So here we are in 2021 and let’s all hope it’s a better year than 2020! For the last few months I’ve been very quiet with regards to painting sculpting and being online because I simply wasn’t ‘in the mood’. That’s not to say I was down or depressed but rather my energy and enthusiasm were directed elsewhere. I rediscovered my love for Lego and spent a lot of my time building a version of Hogwarts Castle to sit on the top shelf of my desk. I didn’t especially need a new hobby but lockdown seemed like a good time to start one.
I chose a crazy time to put my tank onto the back burner because I was on the verge of completing the construction/sculpting phase. However, I think this pause proved to be an unexpectedly good thing because this was exactly the right time to stop and think. Not that I haven’t spent an awful lot of time thinking about this model already, but this was different.

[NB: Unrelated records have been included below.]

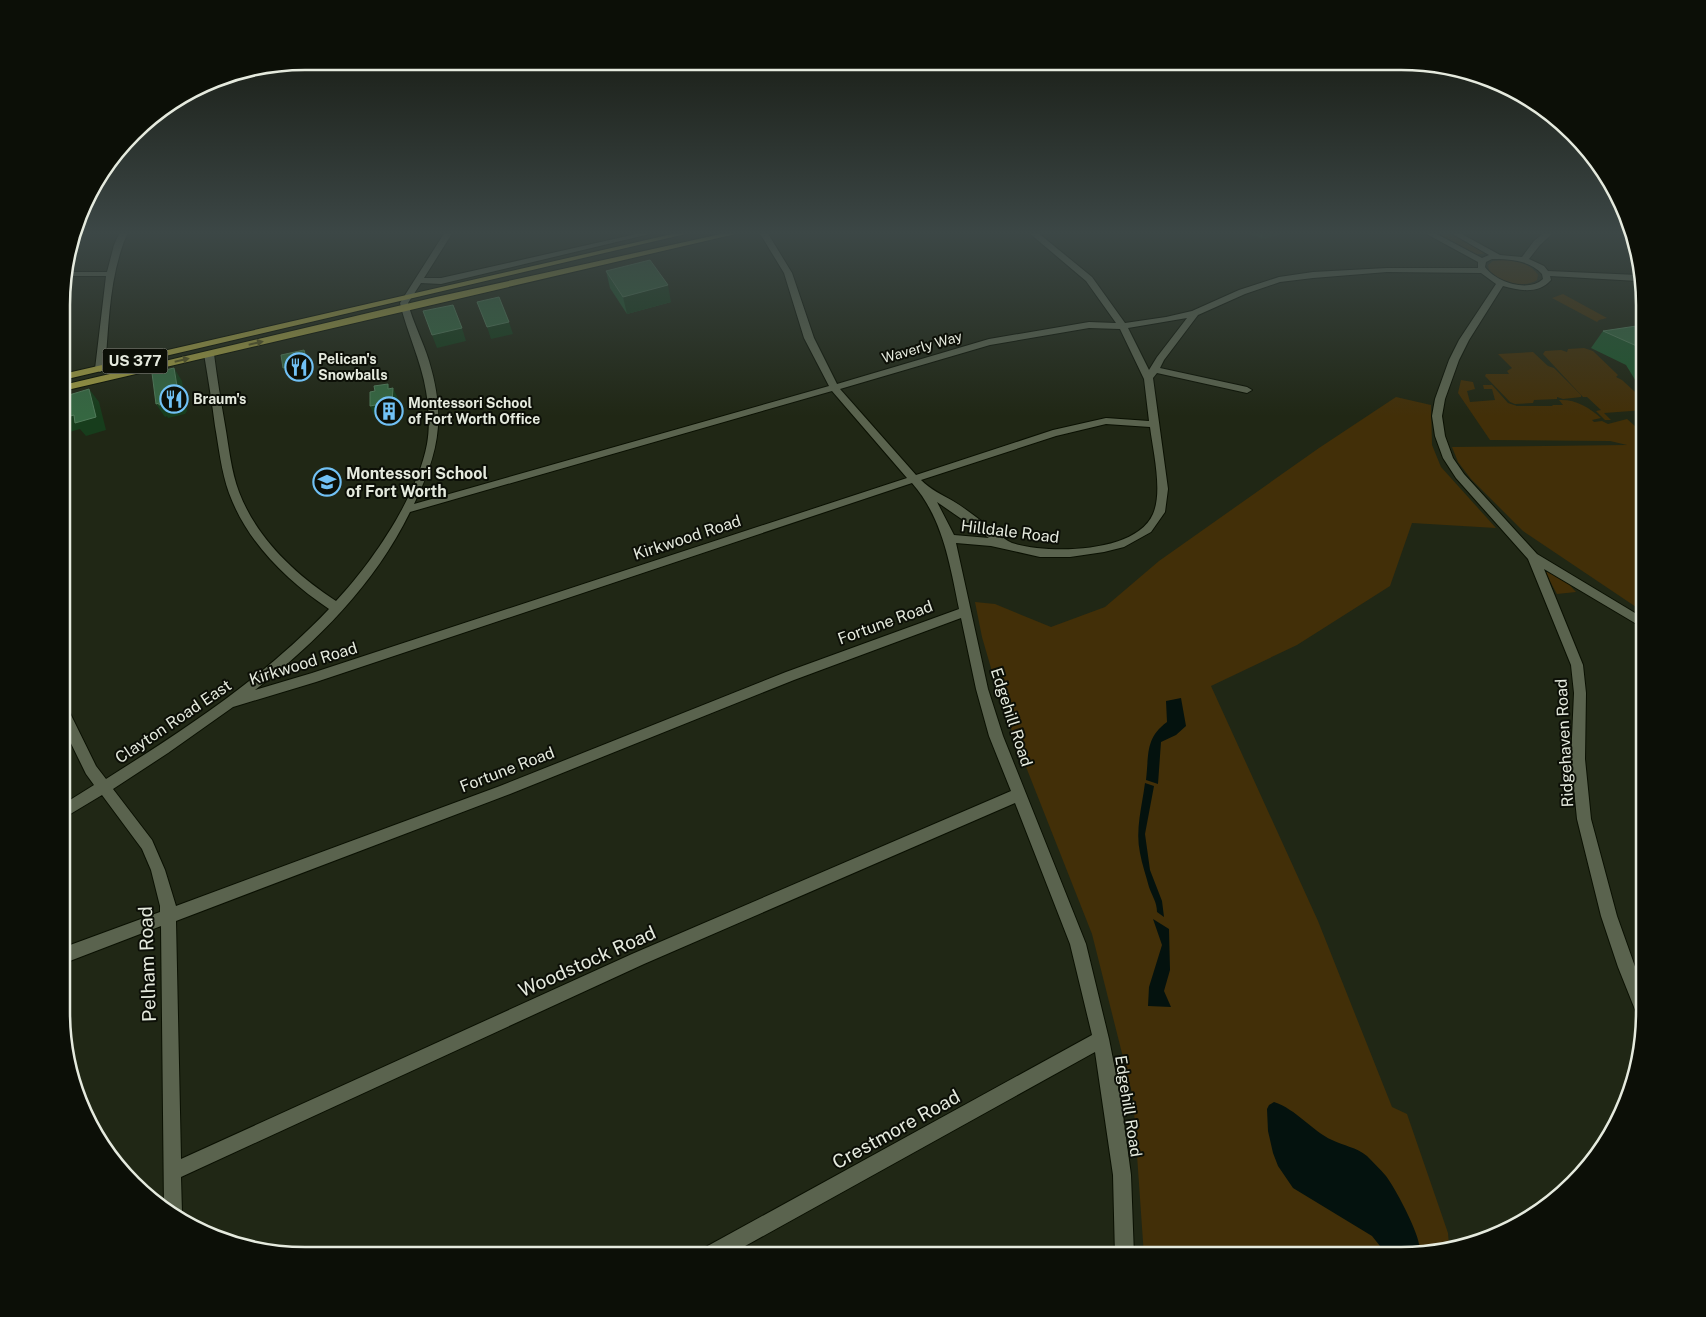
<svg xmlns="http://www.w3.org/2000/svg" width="1706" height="1317" font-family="'Public Sans',sans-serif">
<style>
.green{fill:#422f08}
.water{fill:#04120e}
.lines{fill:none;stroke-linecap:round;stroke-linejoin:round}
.minor-casing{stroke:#0a1002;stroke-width:2}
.major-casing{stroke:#0a1002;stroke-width:2}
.minor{fill:#5a634e;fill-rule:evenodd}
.major{fill:#9b9741;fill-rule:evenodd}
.wall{fill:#20572e}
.shaded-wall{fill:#173d1c}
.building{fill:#356741;stroke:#517b5a}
.oneway{fill:#545324}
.labels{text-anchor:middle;stroke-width:4;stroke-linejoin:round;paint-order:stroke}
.far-street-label{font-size:14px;fill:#e5eade;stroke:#0c0f07}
.far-poi-label{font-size:14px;font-weight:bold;fill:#e5eade;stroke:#0c0f07;text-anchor:start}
.shield{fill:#0c0f07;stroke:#a4a89e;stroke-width:1}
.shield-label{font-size:15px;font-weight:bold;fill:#e5eade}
.poi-label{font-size:16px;font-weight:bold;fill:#e5eade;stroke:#0c0f07;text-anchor:start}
.street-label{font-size:16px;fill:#e5eade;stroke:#0c0f07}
.near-street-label{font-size:19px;fill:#e5eade;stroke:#0c0f07}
.rim{fill:none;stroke:#e5eade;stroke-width:2.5}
</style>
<rect width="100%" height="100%" fill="#202715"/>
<g class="green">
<path d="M 1433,232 L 1449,232 L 1480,248 L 1485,253 C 1474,259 1445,238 1433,232 Z"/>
<path d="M 1502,260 C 1515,260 1530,263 1538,275 L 1537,280 C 1524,289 1499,282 1489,270 L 1488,265 L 1493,261 Z"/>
<polygon points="1563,294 1607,318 1599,320 1597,322 1552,298"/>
<polygon points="1584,348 1593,351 1618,375 1616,377 1622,380 1645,401 1645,410 1604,413 1611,420 1605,420 1596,411 1601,410 1587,397 1583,397 1543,354 1545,351 1561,350 1567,352 1568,349"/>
<polygon points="1533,352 1548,366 1554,368 1581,395 1581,397 1563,399 1557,397 1557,399 1534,400 1533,403 1515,404 1510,402 1485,376 1486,374 1509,374 1507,371 1512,368 1498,354"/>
<path d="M 1461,380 L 1473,382 L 1475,389 L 1467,391 L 1470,402 L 1495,400 L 1492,389 L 1484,389 L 1483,385 L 1492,385 L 1508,403 L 1517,406 L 1553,406 L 1552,405 L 1563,405 L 1559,400 C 1575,399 1589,407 1601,418 L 1592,420 L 1594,422 L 1602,421 L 1608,424 L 1627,419 L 1635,426 L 1645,427 L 1645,613 L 1523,531 L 1471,479 L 1458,462 L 1452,447 L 1627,445 L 1610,441 L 1490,440 L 1458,393 Z"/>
<polygon points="1396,397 1431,405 1432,445 1441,467 1496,528 1412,523 1390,586 1297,645 1211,686 1318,921 1392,1107 1407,1114 1448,1233 1449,1245 1401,1256 1144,1256 1133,1097 1092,934 1002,706 982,637 975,602 995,604 1051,627 1105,607 1159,561 1319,448"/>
<polygon points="1547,569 1563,578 1576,592 1557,594 1545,572"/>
</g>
<g class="water">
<path d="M 1181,698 L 1186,726 L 1176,735 L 1161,742 L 1158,784 L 1146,780 C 1149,755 1145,738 1167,722 L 1166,701 Z"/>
<path d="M 1145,783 L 1154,786 L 1145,834 L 1150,870 L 1162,901 L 1164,917 L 1157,912 C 1157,902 1152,896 1149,887 C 1146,876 1142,864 1140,853 C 1135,830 1142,806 1145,783 Z"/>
<polygon points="1153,919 1169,929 1170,970 1164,991 1171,1007 1148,1006 1149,987 1162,945"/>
<path d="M 1274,1102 C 1296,1109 1312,1131 1332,1140 C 1344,1146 1356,1147 1367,1156 C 1373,1162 1380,1169 1386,1176 C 1394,1186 1424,1241 1419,1251 L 1412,1249 L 1406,1250 L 1403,1255 L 1388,1256 L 1372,1236 L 1293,1188 L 1278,1166 L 1273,1153 L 1268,1131 L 1267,1109 L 1269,1105 Z"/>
</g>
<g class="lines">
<g class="minor-casing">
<g id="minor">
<path d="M 120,232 L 128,232 C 109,274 109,323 105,369 L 100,372 L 95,369 L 106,276 L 63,276 L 64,272 L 107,272 L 114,245 Z"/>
<path d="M 445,232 L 453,232 L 424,278 L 441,278 L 645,232 L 658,232 L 441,284 L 421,283 L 408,303 C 413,323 423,341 429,361 C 446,417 439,452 414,504 L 829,386 L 804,338 L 784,273 L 759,232 L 767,232 L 792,273 L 814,338 L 837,384 L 989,339 L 1089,322 L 1116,323 L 1086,281 L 1028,232 L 1037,232 L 1092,277 L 1125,323 L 1166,317 L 1192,311 L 1239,290 L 1279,277 L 1313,272 L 1387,268 L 1478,268 L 1478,262 L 1423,232 L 1433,232 L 1482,258 L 1489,255 L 1449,232 L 1458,232 L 1500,255 L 1522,257 L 1534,241 L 1545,232 L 1554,232 L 1540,245 L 1529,259 L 1544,266 L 1548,271 L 1638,275 L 1638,281 L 1550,276 L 1551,280 C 1539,294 1520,291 1503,286 L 1469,340 L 1459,360 L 1445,399 L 1442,416 L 1445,436 L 1453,458 L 1464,474 L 1537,554 L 1645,619 L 1645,629 L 1544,569 L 1583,665 L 1586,693 L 1585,759 L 1591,819 L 1617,916 L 1644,992 L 1644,1019 L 1638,1017 L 1618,967 L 1601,916 L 1577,819 L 1571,759 L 1574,693 L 1571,665 L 1528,559 L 1456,478 L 1443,458 L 1435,436 L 1432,416 L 1435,399 L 1449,360 L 1459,340 L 1496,284 L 1481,273 L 1387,272 L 1313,278 L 1280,282 L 1245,294 L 1198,315 L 1164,360 L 1160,368 L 1247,387 L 1252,390 L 1247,393 L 1157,373 L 1153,378 L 1168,489 L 1165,512 L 1151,532 L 1124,547 L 1104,552 L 1070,557 L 1040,557 L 991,546 L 956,543 L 988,689 L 1003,736 L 1086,944 L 1109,1039 L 1121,1100 L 1131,1175 L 1134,1256 L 1115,1256 L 1113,1175 L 1095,1052 L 729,1255 L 702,1255 L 704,1248 L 1092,1035 L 1070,944 L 1015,803 L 644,964 L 181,1177 L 182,1213 L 180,1218 L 164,1207 L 161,926 L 62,964 L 62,948 L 160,912 L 160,906 L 151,870 L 142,849 L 102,795 L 62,819 L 62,805 L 94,785 L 86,774 L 62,725 L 62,706 L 67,707 L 96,766 L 106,779 C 185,729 265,677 329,609 C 286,580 247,542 229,493 C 221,471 219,448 215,426 C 212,402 208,378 204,354 L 206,352 L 209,351 L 214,354 C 217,378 221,402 225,425 C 229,448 231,471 239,492 C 257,539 295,574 336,601 C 372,563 417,497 427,444 C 430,427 429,408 426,391 C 421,360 407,333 400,303 ZM 1492,259 C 1509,259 1530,260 1542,274 L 1543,279 C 1528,293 1496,282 1485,267 L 1486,262 ZM 1187,318 L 1157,357 L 1149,370 L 1128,328 ZM 1089,328 L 1120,329 L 1144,379 L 1149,421 L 1106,418 L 1053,430 L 916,475 L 840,389 L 990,345 ZM 832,391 L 907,478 L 312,673 L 255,690 C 317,642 375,584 410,512 ZM 1106,424 L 1150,427 C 1153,451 1163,491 1153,514 C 1136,554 1046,554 1012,543 C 1007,541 1001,536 996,532 C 982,522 968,510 953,501 C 941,494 931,490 921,480 L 1056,436 ZM 912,483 C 943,518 950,565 959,609 L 786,672 L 500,786 L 176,906 L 165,870 L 152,840 L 113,789 L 168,753 L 233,707 L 316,682 ZM 937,502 L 989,538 L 954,535 ZM 961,618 L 976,689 L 989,736 L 1011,791 L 632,954 L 181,1159 L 176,921 L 510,794 L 794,680 Z"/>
</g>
</g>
<g class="major-casing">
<g id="major">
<polygon points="681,232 694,232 63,380 63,374"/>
<polygon points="730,232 744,232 63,391 63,385 436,297"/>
</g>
</g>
<use href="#minor" class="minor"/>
<use href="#major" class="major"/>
</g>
<g class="wall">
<polygon points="1246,232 1289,232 1262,239 1256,235 1253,236"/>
<polygon points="606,271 671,302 627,314 610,288"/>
<polygon points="1645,326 1645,393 1642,391 1626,365 1591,348 1603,331"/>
</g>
<g class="shaded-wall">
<polygon points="1254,232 1257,232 1256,235 1253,236"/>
<polygon points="1265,232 1289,232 1262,239"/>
<polygon points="668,285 671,302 627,314 623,297"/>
<polygon points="509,322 513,334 491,339 487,327"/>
<polygon points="462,328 466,341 437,348 432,335"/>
<polygon points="304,350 309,358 311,371 288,376 283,368"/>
<polygon points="174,368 182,381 187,411 185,414 168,418 167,416 165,417 156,404"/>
<polygon points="388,384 392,394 393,388 399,401 398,415 376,419 370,406"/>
<polygon points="89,389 99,402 106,430 86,436 80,429 63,434 63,418 74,415"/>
</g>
<g class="building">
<polygon points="650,260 668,285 623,297 606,271"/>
<polygon points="499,297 509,322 487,327 477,302"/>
<polygon points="453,305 462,328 432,335 423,311"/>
<polygon points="1643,325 1645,326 1645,357 1639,347 1603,331"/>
<polygon points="304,350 307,362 283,368 281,355"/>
<polygon points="174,368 179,398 176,400 159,405 159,403 156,404 152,373"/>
<polygon points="388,384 388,389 393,388 392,402 370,406 370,392 375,391 374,386"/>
<polygon points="89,389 96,417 75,423 74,415 63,418 63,404 70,402 69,395"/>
</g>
<defs><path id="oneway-solid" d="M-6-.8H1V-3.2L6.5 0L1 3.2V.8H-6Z" transform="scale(1.25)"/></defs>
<g class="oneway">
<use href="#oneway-solid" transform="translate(256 343) rotate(-13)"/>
<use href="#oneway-solid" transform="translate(182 360) rotate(-13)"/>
</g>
<linearGradient id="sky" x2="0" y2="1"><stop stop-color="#12150c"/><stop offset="0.56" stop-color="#3c4746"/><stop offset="1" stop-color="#3c4746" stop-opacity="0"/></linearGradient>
<rect width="1706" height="416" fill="url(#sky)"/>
<defs>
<g id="restaurant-ring" transform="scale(1.4375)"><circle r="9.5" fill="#0c0f07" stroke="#71c1f5" stroke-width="1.5"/><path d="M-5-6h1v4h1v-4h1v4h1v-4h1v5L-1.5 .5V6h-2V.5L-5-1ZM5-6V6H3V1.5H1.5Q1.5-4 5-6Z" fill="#71c1f5"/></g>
<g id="building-ring" transform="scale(1.4375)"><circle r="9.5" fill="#0c0f07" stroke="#71c1f5" stroke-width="1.5"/><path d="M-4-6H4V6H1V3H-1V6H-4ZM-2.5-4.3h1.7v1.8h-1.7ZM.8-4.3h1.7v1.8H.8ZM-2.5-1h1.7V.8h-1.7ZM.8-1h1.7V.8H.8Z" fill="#71c1f5"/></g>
<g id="school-ring" transform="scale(1.4375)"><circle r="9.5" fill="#0c0f07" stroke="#71c1f5" stroke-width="1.5"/><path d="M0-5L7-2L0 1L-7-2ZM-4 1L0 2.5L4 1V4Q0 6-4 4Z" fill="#71c1f5"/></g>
</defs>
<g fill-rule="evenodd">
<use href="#restaurant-ring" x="299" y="367"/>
<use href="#restaurant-ring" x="174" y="399"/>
<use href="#building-ring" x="389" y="411"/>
<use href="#school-ring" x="327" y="482"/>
</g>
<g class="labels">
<g class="far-street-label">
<text transform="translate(922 347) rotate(-16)" y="5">Waverly Way</text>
</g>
<g class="far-poi-label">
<text x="318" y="364">Pelican's<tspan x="318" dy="16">Snowballs</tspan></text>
<text x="193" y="404">Braum's</text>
<text x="408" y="408">Montessori School<tspan x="408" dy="16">of Fort Worth Office</tspan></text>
</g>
<rect class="shield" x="102.5" y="348.5" width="65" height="25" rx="4"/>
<g class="shield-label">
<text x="135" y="366">US 377</text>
</g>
<g class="poi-label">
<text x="346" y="479">Montessori School<tspan x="346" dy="18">of Fort Worth</tspan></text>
</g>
<g class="street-label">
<text transform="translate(1010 531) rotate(7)" y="6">Hilldale Road</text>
<text transform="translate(687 537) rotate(-18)" y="6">Kirkwood Road</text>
<text transform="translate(885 622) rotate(-20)" y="6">Fortune Road</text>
<text transform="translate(303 663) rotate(-17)" y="6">Kirkwood Road</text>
<text transform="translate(1012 717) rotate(72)" y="6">Edgehill Road</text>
<text transform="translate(173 721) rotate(-34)" y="6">Clayton Road East</text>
<text transform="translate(1564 743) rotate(-93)" y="6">Ridgehaven Road</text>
<text transform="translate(507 769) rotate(-21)" y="6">Fortune Road</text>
<text transform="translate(1129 1106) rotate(81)" y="6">Edgehill Road</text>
</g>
<g class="near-street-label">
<text transform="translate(587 961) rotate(-24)" y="7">Woodstock Road</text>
<text transform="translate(147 964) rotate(-92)" y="7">Pelham Road</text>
<text transform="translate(896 1129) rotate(-29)" y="7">Crestmore Road</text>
</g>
</g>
<path d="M0 0H1706V1317H0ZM305 70H1401A235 235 0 0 1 1636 305V1012A235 235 0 0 1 1401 1247H305A235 235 0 0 1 70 1012V305A235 235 0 0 1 305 70Z" fill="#0c0f07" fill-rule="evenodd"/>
<path class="rim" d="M305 70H1401A235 235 0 0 1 1636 305V1012A235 235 0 0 1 1401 1247H305A235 235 0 0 1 70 1012V305A235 235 0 0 1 305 70Z"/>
</svg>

Up to this point my design for the tank had existed as an idea but not a completed three-dimensional object. But now I was able to have the entire model in my hands and, as a result, my plans began to evolve.
With the addition of the long awaited chimneys I finally had the overall composition fixed. This meant that I was able to consider all the elements of the model in context. I quickly decided to adjust the angle of the arm swinging the bell. By doing this I was able to raise the bell up. It was a relatively simple change but it opens up the overall composition and makes the pose look more active. After all, if your model is ringing a dirty great bell you want it to look like its giving it some welly!
My idea had been to paint an updated version of my 1990 Nurgle Predator’s paint scheme. It would consist of a stippled green flesh tone with metallic details. However, I began to feel that this would not be enough. Regardless of how well I painted the model I think it would look very basic in the 1990 scheme.
Miniature painting has come a long way since 1990 and I need to reflect that in my new paint scheme. I want to create a scheme with more drama and contrast than the old one. The new scheme will reflect the range of materials and surfaces present on the model and most especially the transitions between machine and flesh. These areas will be treated differently in terms of colour and texture and the transitions between them should help to tell the story of a Demon engine manifesting itself as flesh.
The next step was to create an initial colour palette. Things will probably change as the project progresses but I need a starting point. The colours in my palette need to fulfil the following roles:
Bearing all of this in mind I began by lining up the colours I thought I might use. I then set about testing different combinations in my notebook. You can see my test swatches in the photo below. The first is at the bottom and they progress up the page.
As you can see, it was during this process that I moved away from my mostly green 1990 colour palette. My new palette gradually became more varied and saturated as my ideas developed. I’ve decided to create a much paler flesh tone than I’d initially planned and graduate this into a dark (almost black) colour on the tank parts. I will also use a cooler palette of greens than I did on my old tank. The overall colour palette will have a lot more variety than my 1990 one but this is a large model and it can take it.
The next step was to paint a full-page colour swatch to see all my colours together. My initial reaction was to realize how similar this scheme looks to the one I used on Gutrot Spume. However this is a misleading impression. It doesn’t reflect the intended paint scheme in terms of the relative proportions of the colours or how the colours will mix together. Many of the subtler relationships between the colours will have to be resolved during painting. I think my colour selection will give me a good starting point to work from but it’s important to be flexible!
My tank is now in the final stages of preparation for painting. I’ve photographed it for lighting reference. Washed it to remove any dust and grease, left over from its construction, and mounted it onto a painting handle. The final bit of preparation is to give it a light spraying of primer.
Then, finally, I will begin painting the tank!